— Exercise directions —
Turn the lines from the start of the items through the line containing "Načo Fiala, Porubský nám stačí", both included, into a numbered list, omitting any blank lines.

— Data listing —
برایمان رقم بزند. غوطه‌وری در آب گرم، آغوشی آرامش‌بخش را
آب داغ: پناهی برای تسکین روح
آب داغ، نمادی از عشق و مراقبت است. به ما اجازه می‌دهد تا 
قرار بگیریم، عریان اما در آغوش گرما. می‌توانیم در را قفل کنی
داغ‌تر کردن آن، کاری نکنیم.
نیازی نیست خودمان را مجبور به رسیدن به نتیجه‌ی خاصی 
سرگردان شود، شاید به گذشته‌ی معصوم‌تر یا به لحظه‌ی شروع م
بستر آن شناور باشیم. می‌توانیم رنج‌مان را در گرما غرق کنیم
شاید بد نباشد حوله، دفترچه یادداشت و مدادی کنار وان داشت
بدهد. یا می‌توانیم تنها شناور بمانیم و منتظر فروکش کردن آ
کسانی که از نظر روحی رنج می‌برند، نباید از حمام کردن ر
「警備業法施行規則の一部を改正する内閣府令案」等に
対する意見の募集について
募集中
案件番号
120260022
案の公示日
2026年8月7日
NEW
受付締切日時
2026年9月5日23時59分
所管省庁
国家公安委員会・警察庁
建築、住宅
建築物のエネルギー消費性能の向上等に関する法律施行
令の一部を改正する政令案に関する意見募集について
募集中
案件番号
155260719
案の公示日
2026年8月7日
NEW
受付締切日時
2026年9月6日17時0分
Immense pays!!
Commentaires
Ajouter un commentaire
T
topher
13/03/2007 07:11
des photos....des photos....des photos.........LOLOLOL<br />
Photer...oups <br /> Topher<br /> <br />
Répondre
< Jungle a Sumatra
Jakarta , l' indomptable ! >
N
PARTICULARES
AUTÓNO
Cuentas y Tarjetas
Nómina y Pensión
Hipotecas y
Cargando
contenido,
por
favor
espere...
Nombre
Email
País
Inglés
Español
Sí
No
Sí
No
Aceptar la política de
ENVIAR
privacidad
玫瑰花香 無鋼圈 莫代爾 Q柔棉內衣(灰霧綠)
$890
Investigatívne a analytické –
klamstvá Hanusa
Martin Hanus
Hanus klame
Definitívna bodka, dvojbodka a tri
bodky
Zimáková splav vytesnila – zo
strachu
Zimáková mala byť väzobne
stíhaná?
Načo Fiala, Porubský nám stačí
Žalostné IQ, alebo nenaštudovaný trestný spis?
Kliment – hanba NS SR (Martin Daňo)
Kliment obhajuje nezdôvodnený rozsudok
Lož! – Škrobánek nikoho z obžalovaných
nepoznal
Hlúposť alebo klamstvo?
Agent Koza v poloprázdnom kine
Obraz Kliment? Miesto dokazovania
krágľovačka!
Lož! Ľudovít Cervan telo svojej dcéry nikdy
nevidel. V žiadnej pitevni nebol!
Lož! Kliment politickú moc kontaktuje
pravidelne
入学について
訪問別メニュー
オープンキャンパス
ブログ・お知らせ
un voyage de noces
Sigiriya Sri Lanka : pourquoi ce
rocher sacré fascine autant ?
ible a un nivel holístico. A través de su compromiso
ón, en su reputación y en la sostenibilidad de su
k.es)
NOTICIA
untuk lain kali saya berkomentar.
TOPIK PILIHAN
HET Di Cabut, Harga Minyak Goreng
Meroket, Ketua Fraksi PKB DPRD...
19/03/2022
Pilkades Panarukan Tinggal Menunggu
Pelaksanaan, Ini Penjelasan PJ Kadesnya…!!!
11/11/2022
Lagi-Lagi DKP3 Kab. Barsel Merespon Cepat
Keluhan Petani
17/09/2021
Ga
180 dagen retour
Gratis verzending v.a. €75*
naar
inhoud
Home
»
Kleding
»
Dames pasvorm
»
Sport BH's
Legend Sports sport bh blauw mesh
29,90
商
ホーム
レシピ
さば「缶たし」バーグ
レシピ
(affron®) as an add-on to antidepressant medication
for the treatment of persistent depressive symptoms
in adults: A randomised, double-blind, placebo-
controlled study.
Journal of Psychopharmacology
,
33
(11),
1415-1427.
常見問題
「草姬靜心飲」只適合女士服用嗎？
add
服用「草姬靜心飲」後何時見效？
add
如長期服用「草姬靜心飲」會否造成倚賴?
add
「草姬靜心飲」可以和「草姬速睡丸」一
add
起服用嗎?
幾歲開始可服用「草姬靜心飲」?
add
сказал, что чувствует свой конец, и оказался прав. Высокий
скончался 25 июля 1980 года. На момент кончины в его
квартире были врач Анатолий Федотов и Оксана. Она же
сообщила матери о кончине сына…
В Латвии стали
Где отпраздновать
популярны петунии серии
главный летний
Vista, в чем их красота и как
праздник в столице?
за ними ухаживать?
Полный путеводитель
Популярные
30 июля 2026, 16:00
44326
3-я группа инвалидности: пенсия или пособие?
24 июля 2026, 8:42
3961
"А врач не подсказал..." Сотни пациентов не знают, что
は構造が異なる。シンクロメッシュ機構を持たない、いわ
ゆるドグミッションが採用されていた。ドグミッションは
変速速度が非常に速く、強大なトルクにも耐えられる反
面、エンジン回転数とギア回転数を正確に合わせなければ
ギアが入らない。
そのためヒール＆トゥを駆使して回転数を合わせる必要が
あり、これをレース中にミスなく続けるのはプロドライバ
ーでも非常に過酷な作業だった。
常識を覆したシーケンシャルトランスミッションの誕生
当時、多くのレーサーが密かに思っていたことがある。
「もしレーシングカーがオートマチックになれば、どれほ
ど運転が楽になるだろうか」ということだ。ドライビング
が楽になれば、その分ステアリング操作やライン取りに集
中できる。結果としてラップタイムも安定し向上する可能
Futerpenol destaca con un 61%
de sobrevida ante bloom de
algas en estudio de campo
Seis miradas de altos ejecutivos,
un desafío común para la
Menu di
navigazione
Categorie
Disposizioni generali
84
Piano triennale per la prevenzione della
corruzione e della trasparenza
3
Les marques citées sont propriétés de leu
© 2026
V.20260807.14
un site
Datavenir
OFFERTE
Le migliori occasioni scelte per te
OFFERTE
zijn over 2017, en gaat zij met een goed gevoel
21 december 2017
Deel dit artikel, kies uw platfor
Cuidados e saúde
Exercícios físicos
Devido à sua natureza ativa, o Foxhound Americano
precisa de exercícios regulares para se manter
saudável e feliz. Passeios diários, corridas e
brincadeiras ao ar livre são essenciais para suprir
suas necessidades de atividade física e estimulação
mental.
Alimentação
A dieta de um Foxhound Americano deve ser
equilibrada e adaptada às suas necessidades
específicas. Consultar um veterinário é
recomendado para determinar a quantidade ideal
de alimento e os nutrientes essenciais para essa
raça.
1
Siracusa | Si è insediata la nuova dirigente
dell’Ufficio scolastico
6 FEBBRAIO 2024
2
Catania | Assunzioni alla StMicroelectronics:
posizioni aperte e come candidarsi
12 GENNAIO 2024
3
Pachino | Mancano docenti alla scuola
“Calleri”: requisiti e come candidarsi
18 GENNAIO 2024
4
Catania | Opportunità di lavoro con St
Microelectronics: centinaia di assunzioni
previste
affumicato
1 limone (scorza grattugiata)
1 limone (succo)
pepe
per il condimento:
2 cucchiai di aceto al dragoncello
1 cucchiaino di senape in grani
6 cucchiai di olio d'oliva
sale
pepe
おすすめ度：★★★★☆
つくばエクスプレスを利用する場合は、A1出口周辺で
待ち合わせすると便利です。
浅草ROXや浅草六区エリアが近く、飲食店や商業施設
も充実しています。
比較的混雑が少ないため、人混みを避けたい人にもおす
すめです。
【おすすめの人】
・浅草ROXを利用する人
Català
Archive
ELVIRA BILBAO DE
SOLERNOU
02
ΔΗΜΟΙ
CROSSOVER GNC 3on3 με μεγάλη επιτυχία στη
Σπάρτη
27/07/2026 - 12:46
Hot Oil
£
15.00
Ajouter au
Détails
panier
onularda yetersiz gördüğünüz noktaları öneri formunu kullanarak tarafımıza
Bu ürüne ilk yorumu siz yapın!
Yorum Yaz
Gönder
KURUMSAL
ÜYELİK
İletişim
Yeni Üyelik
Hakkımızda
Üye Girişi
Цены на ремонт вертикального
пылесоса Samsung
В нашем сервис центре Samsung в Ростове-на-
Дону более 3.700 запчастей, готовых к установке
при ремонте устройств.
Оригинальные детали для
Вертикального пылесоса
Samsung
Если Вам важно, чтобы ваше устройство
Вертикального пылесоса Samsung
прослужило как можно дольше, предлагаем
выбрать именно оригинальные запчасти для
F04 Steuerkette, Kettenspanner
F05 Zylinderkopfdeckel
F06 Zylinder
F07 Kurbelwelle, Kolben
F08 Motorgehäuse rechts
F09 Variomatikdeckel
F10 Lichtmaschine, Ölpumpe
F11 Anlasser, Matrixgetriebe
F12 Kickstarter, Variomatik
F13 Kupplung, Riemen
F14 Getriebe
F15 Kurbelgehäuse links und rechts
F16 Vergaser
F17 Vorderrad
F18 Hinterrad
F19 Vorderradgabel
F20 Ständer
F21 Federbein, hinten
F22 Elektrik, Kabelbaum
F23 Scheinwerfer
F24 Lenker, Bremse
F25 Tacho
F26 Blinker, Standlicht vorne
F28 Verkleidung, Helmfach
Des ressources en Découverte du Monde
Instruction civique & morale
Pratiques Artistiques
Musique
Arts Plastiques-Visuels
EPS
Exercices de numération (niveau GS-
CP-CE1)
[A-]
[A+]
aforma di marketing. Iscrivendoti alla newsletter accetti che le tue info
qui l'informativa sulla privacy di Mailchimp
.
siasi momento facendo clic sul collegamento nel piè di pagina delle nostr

— Response box —
1. برایمان رقم بزند. غوطه‌وری در آب گرم، آغوشی آرامش‌بخش را
2. آب داغ: پناهی برای تسکین روح
3. آب داغ، نمادی از عشق و مراقبت است. به ما اجازه می‌دهد تا 
4. قرار بگیریم، عریان اما در آغوش گرما. می‌توانیم در را قفل کنی
5. داغ‌تر کردن آن، کاری نکنیم.
6. نیازی نیست خودمان را مجبور به رسیدن به نتیجه‌ی خاصی 
7. سرگردان شود، شاید به گذشته‌ی معصوم‌تر یا به لحظه‌ی شروع م
8. بستر آن شناور باشیم. می‌توانیم رنج‌مان را در گرما غرق کنیم
9. شاید بد نباشد حوله، دفترچه یادداشت و مدادی کنار وان داشت
10. بدهد. یا می‌توانیم تنها شناور بمانیم و منتظر فروکش کردن آ
11. کسانی که از نظر روحی رنج می‌برند، نباید از حمام کردن ر
12. 「警備業法施行規則の一部を改正する内閣府令案」等に
13. 対する意見の募集について
14. 募集中
15. 案件番号
16. 120260022
17. 案の公示日
18. 2026年8月7日
19. NEW
20. 受付締切日時
21. 2026年9月5日23時59分
22. 所管省庁
23. 国家公安委員会・警察庁
24. 建築、住宅
25. 建築物のエネルギー消費性能の向上等に関する法律施行
26. 令の一部を改正する政令案に関する意見募集について
27. 募集中
28. 案件番号
29. 155260719
30. 案の公示日
31. 2026年8月7日
32. NEW
33. 受付締切日時
34. 2026年9月6日17時0分
35. Immense pays!!
36. Commentaires
37. Ajouter un commentaire
38. T
39. topher
40. 13/03/2007 07:11
41. des photos....des photos....des photos.........LOLOLOL<br />
42. Photer...oups <br /> Topher<br /> <br />
43. Répondre
44. < Jungle a Sumatra
45. Jakarta , l' indomptable ! >
46. N
47. PARTICULARES
48. AUTÓNO
49. Cuentas y Tarjetas
50. Nómina y Pensión
51. Hipotecas y
52. Cargando
53. contenido,
54. por
55. favor
56. espere...
57. Nombre
58. Email
59. País
60. Inglés
61. Español
62. Sí
63. No
64. Sí
65. No
66. Aceptar la política de
67. ENVIAR
68. privacidad
69. 玫瑰花香 無鋼圈 莫代爾 Q柔棉內衣(灰霧綠)
70. $890
71. Investigatívne a analytické –
72. klamstvá Hanusa
73. Martin Hanus
74. Hanus klame
75. Definitívna bodka, dvojbodka a tri
76. bodky
77. Zimáková splav vytesnila – zo
78. strachu
79. Zimáková mala byť väzobne
80. stíhaná?
81. Načo Fiala, Porubský nám stačí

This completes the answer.